▸ **Problem details**
Here are the records. Write out exactly the lines between the one holding "right elbow: (706, 1402)" and the one holding "nose: (677, 745)", inclusive.

Stored items:
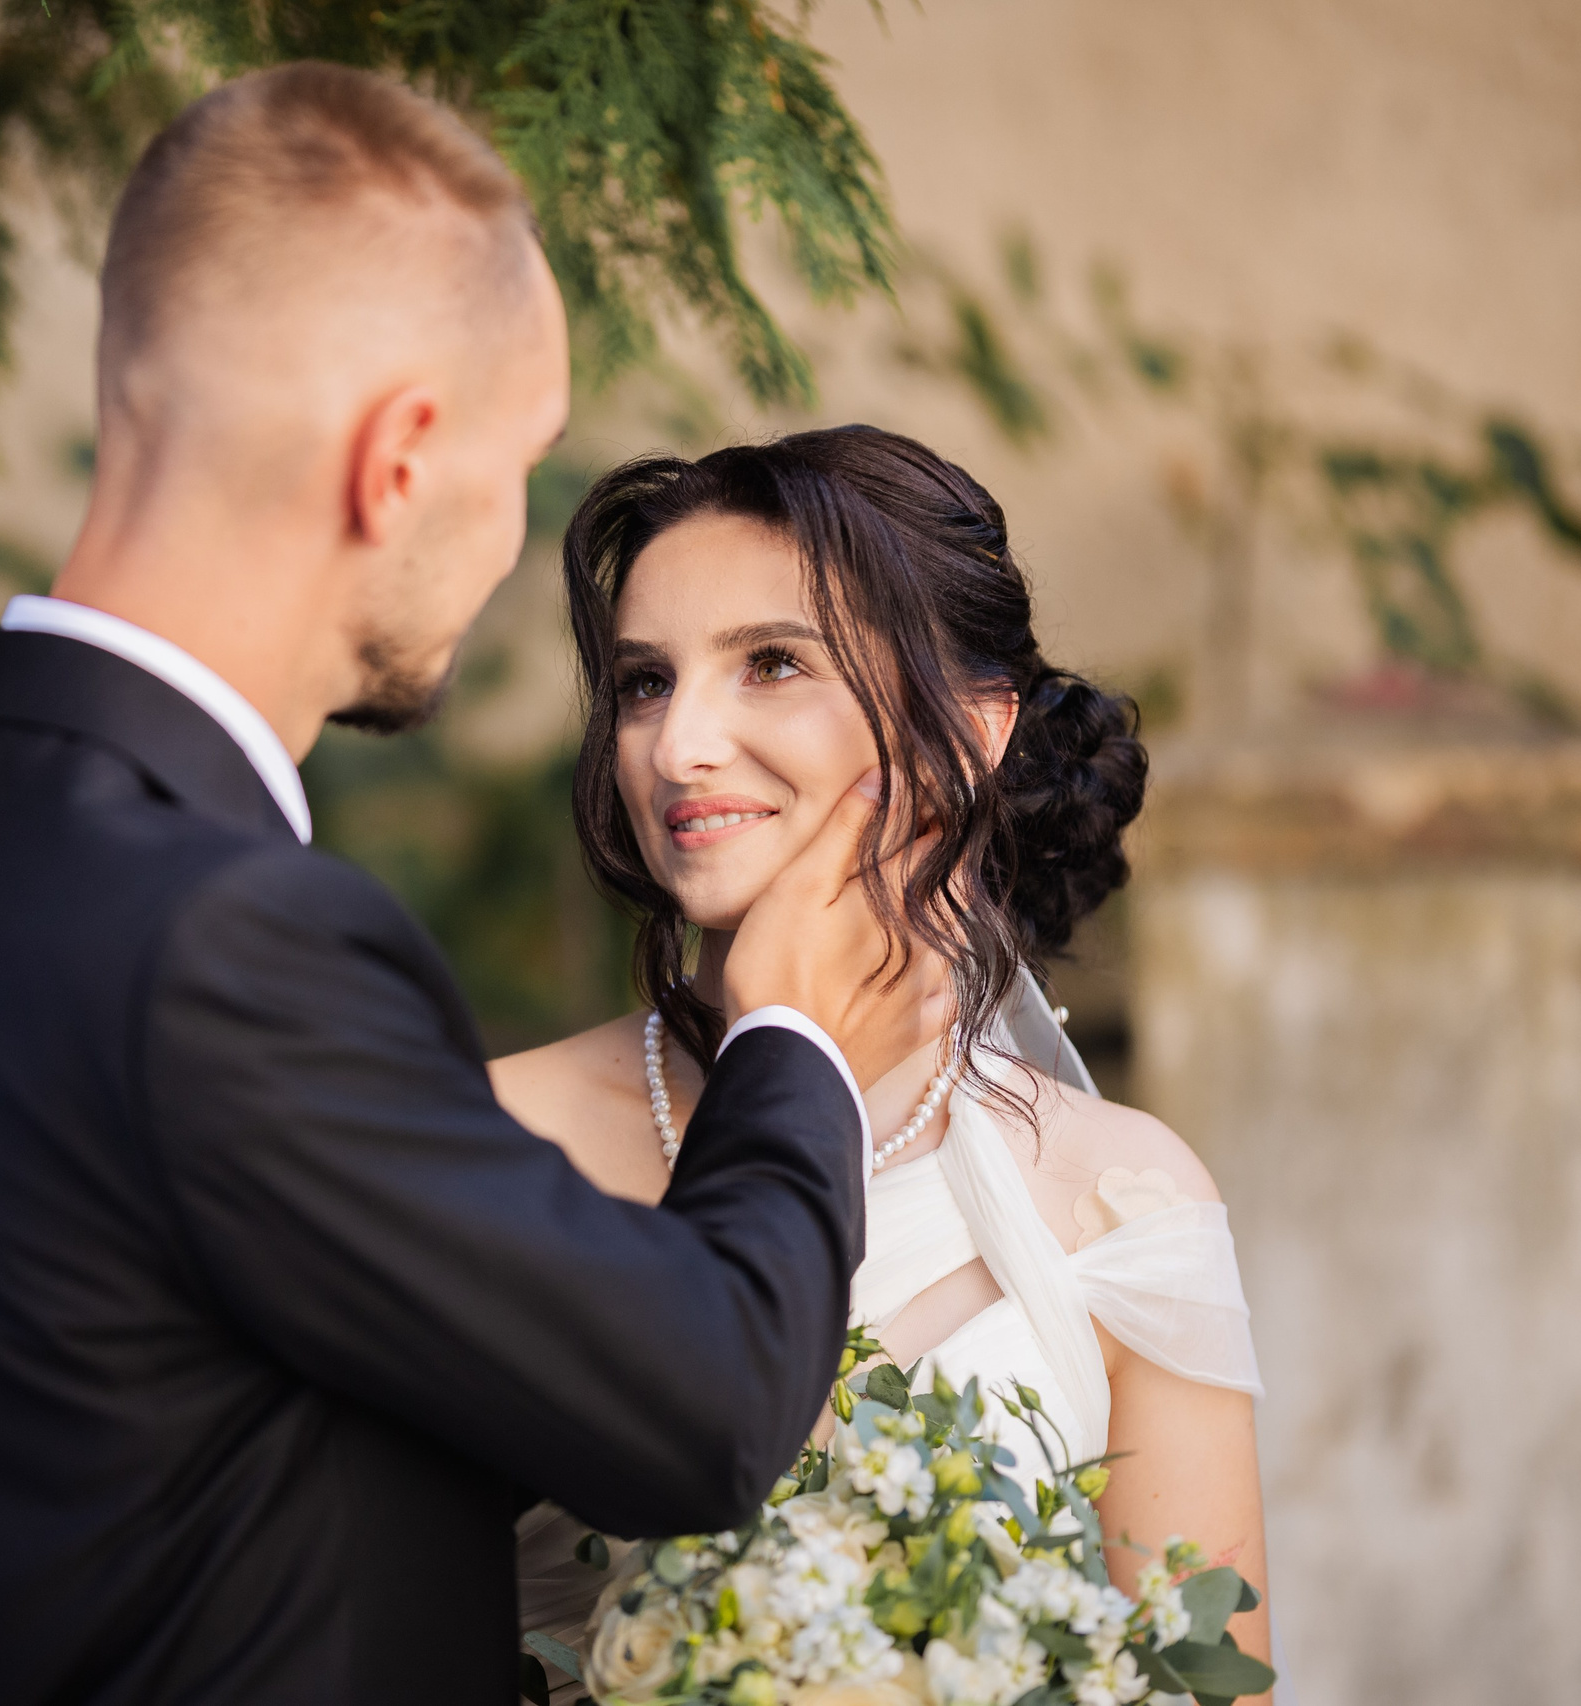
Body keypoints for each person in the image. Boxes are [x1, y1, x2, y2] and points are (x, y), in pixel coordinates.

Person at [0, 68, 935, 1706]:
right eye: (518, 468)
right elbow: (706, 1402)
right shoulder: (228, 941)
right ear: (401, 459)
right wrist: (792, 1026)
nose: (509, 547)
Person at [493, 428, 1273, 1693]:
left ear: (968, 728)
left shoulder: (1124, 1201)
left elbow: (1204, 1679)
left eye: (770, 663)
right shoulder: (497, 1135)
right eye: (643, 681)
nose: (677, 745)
...
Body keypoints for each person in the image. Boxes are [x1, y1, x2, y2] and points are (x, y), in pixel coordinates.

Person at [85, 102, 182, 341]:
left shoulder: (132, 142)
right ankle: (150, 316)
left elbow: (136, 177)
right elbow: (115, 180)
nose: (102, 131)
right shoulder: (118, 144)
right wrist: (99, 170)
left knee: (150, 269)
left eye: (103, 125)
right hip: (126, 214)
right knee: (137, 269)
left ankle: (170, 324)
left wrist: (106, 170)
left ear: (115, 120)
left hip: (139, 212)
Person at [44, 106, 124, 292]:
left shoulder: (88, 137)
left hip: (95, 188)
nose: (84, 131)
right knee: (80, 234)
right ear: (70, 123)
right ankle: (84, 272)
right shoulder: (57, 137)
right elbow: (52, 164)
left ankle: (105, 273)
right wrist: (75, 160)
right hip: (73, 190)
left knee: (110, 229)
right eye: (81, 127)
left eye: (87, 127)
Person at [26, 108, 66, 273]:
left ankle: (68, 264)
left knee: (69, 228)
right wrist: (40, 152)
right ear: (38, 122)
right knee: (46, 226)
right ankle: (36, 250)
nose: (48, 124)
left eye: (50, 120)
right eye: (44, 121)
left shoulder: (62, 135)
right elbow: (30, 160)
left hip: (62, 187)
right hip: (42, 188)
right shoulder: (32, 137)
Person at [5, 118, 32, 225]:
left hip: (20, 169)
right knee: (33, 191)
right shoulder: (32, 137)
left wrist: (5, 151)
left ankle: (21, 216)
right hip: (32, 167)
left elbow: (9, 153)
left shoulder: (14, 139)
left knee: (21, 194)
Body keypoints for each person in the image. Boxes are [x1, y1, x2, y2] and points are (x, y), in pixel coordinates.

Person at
...
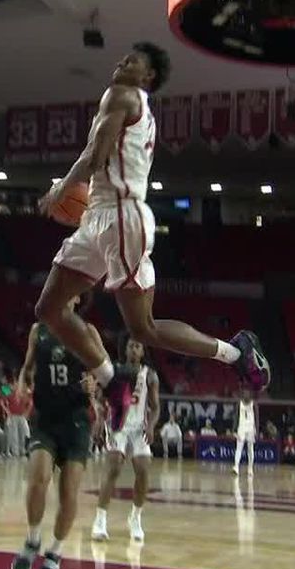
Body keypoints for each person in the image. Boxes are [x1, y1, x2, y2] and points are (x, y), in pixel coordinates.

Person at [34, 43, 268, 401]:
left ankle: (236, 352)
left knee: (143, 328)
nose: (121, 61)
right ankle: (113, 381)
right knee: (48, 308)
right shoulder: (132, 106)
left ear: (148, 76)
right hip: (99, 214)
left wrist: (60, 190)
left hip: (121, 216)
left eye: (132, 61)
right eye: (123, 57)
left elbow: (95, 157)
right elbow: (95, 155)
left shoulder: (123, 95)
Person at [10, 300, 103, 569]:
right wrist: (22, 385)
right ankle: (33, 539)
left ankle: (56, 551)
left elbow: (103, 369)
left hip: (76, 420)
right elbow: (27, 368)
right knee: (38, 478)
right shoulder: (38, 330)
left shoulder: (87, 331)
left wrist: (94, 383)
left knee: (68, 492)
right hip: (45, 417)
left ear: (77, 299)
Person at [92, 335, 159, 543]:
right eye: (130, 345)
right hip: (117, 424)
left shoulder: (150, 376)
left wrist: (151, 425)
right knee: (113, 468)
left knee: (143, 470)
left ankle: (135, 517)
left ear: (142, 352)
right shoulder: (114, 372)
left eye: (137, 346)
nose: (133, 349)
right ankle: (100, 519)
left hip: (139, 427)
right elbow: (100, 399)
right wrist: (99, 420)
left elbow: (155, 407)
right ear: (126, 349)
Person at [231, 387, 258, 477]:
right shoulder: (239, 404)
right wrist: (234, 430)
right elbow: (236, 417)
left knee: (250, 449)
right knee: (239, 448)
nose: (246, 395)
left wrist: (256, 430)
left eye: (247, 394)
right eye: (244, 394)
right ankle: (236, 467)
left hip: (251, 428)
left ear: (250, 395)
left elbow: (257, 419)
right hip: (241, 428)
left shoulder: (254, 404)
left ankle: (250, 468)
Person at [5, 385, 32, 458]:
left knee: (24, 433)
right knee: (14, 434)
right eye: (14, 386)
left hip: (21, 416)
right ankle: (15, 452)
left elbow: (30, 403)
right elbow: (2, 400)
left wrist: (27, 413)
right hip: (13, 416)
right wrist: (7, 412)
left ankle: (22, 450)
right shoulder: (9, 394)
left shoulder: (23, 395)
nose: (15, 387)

▸ **Response to this exercise**
right elbow: (706, 1402)
right shoulder: (228, 941)
right ear: (401, 459)
right wrist: (792, 1026)
nose: (509, 547)
Person at [493, 428, 1273, 1693]:
left ear: (968, 728)
left shoulder: (1124, 1201)
left elbow: (1204, 1679)
left eye: (770, 663)
right shoulder: (497, 1135)
right eye: (643, 681)
nose: (677, 745)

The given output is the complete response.